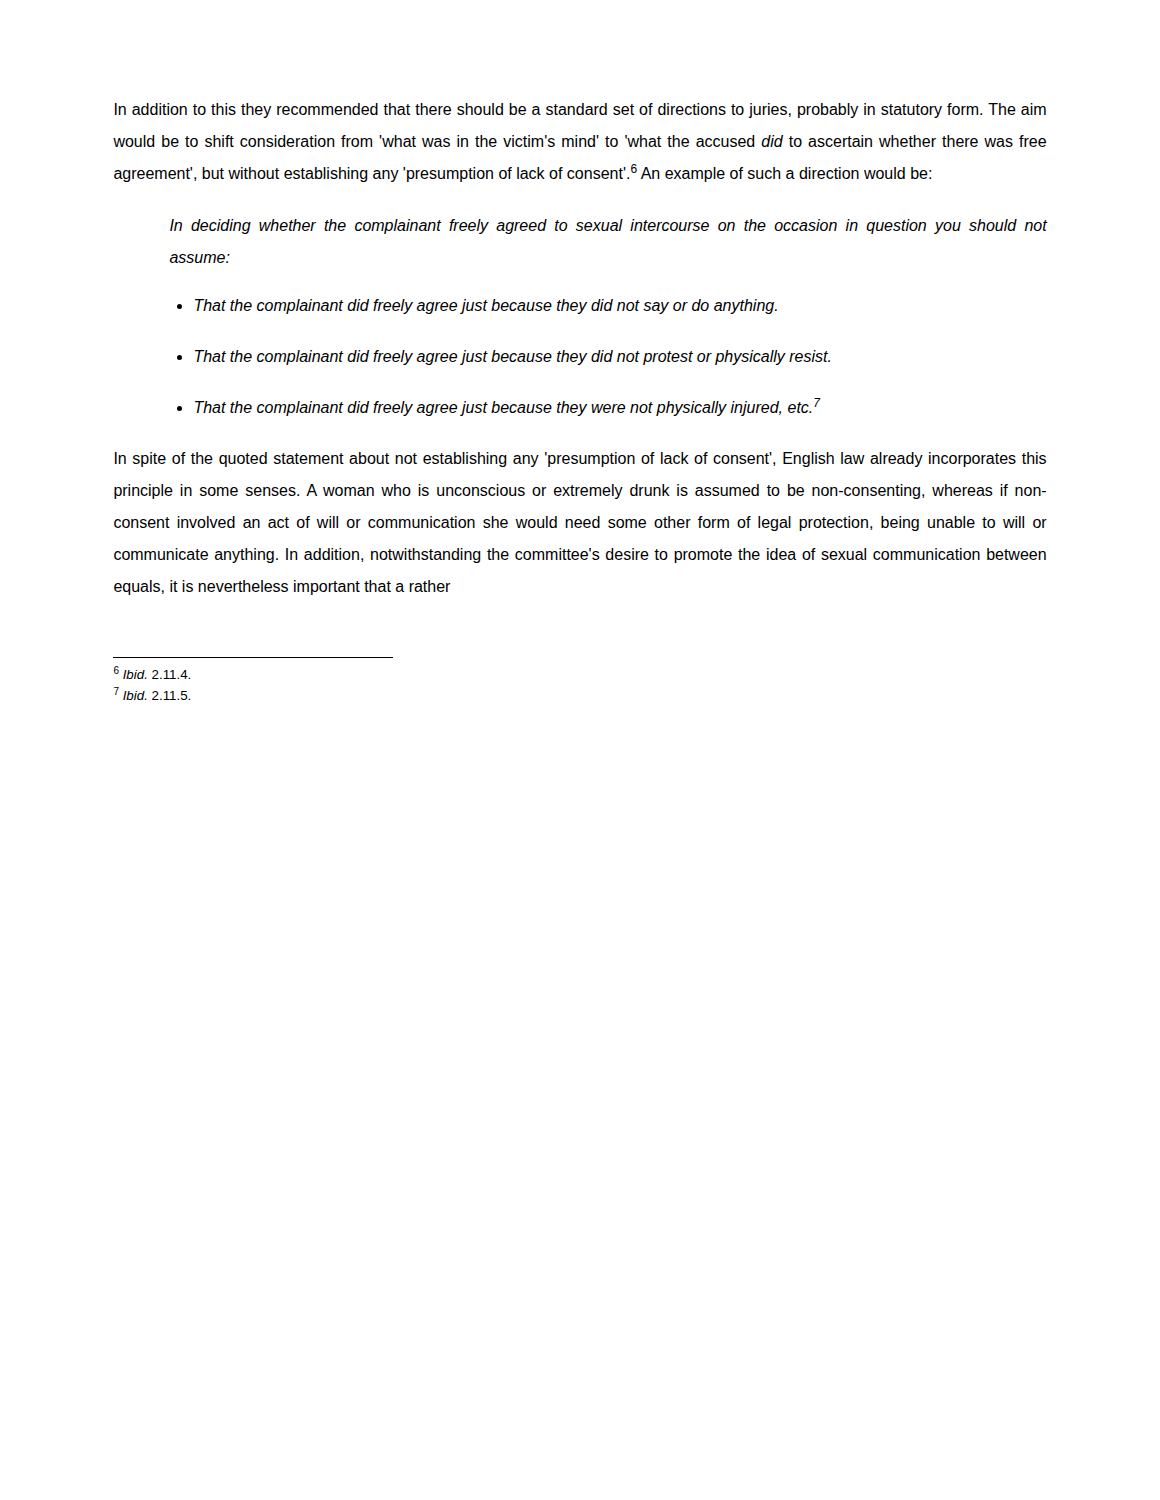In addition to this they recommended that there should be a standard set of directions to juries, probably in statutory form. The aim would be to shift consideration from 'what was in the victim's mind' to 'what the accused did to ascertain whether there was free agreement', but without establishing any 'presumption of lack of consent'.6 An example of such a direction would be:
In deciding whether the complainant freely agreed to sexual intercourse on the occasion in question you should not assume:
That the complainant did freely agree just because they did not say or do anything.
That the complainant did freely agree just because they did not protest or physically resist.
That the complainant did freely agree just because they were not physically injured, etc.7
In spite of the quoted statement about not establishing any 'presumption of lack of consent', English law already incorporates this principle in some senses. A woman who is unconscious or extremely drunk is assumed to be non-consenting, whereas if non-consent involved an act of will or communication she would need some other form of legal protection, being unable to will or communicate anything. In addition, notwithstanding the committee's desire to promote the idea of sexual communication between equals, it is nevertheless important that a rather
6 Ibid. 2.11.4.
7 Ibid. 2.11.5.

> Problem: Could the entries above be printed again exactly, apart from the pictures?

> Answer for the task:
In addition to this they recommended that there should be a standard set of directions to juries, probably in statutory form. The aim would be to shift consideration from 'what was in the victim's mind' to 'what the accused did to ascertain whether there was free agreement', but without establishing any 'presumption of lack of consent'.6 An example of such a direction would be:
In deciding whether the complainant freely agreed to sexual intercourse on the occasion in question you should not assume:
That the complainant did freely agree just because they did not say or do anything.
That the complainant did freely agree just because they did not protest or physically resist.
That the complainant did freely agree just because they were not physically injured, etc.7
In spite of the quoted statement about not establishing any 'presumption of lack of consent', English law already incorporates this principle in some senses. A woman who is unconscious or extremely drunk is assumed to be non-consenting, whereas if non-consent involved an act of will or communication she would need some other form of legal protection, being unable to will or communicate anything. In addition, notwithstanding the committee's desire to promote the idea of sexual communication between equals, it is nevertheless important that a rather
6 Ibid. 2.11.4.
7 Ibid. 2.11.5.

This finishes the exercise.